The top three DeFi projects are Hyperliquid, Aave, Lido. Hyperliquid ranking first speaks volumes; this chain, built on fully on‑chain perpetual contracts, has already been recognized by mainstream financial media as the DeFi flagship – no wonder Solana is recently boasting about building on‑chain perpetuals, while a16z’s Kyle Samani constantly bearish‑talks about it; everyone is watching that spot.
Venture capital includes a16z, Paradigm, Dragonfly; stablecoins are Tether, Circle, Sky. We've discussed their recent moves: Tether is pushing a $500 billion valuation, Circle just launched cirBTC – the ranking is well deserved.
DAT&ETF segment features BlackRock, Strategy, Grayscale. BlackRock’s IBIT and Strategy’s BTC holdings are now tightly contested; both appear on the list together, a snapshot of the "passive capital vs active hoarding" showdown.

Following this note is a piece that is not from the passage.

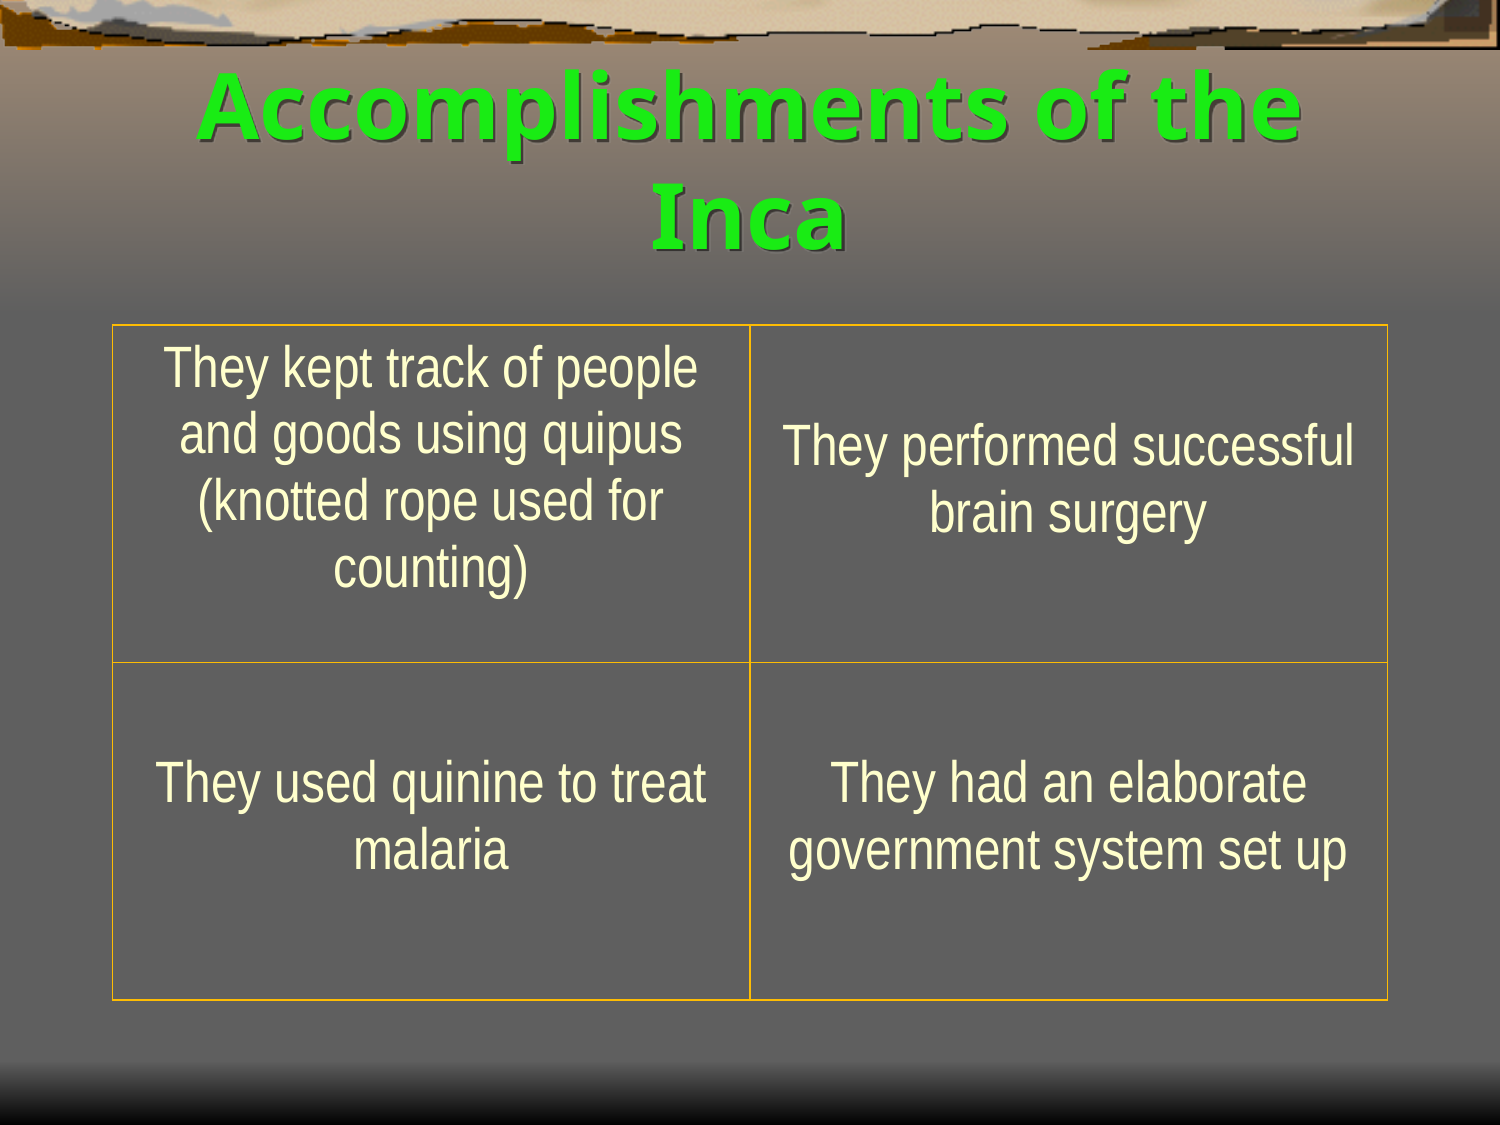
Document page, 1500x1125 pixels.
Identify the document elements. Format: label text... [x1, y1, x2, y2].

Finally, the blockchain layer is Bitcoin, Ethereum, Solana – these three public chains remain the foundation.
The biggest takeaway from this list isn’t who made it, but the presence of the TradFi and fintech sections – names like JPMorgan, Nasdaq, Visa, Stripe appearing on a crypto list signal that the industry is no longer “crypto‑only,” but is fully intertwined with traditional finance.
The power map is drawn; now see who can sit more securely in their own square.